# Folder View / Ordner-Ansicht: Platzverschwendung in KDE 4.6

## sprittwicht

Benutzt noch jemand das Folder View Plasmoid, um sich aus der Taskleiste heraus den Inhalt eines Ordners anzeigen zu lassen?

Seit KDE 4.6 belegen die einzelnen Einträge absurd viel Platz. Die Icongrößen kann ich zwar in den Einstellungen verändern, trotzdem bleibt der belegte Platz bei den drei kleinsten Einstellungen identisch.

Ist das ein Bug / Absicht / nur bei mir ein Problem?

----------

## franzf

Sprichst du von dem Icon im Panel oder von den Icons in der Ordneransicht selber?

Ich kann beides nicht wirklich nachvollziehen. Wenn es mit Plasma solche komischen Ansichts-Sachen ( :Very Happy: ) gibt, liegt es meistens am Theme. Kannst du das mal welchseln, vllt. wirds besser. Evtl. ist das auch noch gar nicht mit kde-4.6 kompatibel, vielleicht über den Theme-Downloader (Get Hot New Stuff) aktualisieren.

----------

## sprittwicht

Die Themes ändern nichts am Zeilenabstand.

Ich meine das Folderview-Plasmoid, wenn man es unten in die Taskleiste zieht, nicht auf dem Desktop. Wenn man dann draufklickt, wird eine Liste angezeigt mit den Einträgen des eingestellten Verzeichnisses, links das Icon, daneben der Dateiname.
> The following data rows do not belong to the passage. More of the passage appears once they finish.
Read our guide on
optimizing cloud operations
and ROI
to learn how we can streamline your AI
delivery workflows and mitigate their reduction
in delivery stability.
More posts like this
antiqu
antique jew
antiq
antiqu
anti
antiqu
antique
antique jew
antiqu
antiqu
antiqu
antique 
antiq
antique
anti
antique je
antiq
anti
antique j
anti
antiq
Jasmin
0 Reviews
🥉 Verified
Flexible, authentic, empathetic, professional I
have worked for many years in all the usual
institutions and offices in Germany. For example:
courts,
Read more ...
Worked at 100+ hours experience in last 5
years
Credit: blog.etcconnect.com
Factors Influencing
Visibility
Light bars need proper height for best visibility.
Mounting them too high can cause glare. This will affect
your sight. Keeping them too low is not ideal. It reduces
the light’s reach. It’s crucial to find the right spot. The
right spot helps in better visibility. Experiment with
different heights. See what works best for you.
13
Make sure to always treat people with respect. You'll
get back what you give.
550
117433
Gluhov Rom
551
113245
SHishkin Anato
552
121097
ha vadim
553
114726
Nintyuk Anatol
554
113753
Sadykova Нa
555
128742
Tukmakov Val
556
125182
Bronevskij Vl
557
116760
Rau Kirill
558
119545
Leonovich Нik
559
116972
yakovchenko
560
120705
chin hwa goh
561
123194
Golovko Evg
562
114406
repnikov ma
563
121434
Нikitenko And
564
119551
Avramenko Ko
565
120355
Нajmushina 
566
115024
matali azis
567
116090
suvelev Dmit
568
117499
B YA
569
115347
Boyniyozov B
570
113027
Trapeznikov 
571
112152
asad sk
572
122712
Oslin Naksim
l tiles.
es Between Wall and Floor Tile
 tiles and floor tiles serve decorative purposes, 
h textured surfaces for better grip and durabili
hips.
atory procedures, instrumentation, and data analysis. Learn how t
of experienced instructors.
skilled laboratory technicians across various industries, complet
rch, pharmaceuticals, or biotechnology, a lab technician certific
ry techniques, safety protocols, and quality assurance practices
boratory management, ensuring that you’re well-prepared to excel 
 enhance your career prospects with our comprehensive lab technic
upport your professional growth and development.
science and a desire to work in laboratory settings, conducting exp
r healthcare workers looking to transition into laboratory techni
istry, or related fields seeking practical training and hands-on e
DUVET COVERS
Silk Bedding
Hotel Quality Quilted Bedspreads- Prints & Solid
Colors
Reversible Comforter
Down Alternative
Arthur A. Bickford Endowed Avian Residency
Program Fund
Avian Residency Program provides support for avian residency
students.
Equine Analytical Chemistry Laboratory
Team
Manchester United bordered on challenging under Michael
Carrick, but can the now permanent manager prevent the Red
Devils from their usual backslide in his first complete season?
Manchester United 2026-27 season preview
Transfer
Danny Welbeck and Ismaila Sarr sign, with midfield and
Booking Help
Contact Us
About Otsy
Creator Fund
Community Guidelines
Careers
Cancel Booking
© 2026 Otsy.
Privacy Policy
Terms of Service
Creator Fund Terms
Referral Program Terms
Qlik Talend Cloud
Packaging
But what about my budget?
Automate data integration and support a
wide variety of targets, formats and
Bei den Icongrößen 1-3 sind zwar Icons und Schrift unterschiedlich groß, aber die Höhe eines Eintrags entspricht immer der auf Stufe 3.

----------

## till

Die Einstellung die du suchst ist wahrscheinlich folgende.

Einstellung der Ordneransicht:

Anzeige -> Symboltext -> Zeilen

(auch wenn die frage schon sehr alt ist  :Wink:  )

----------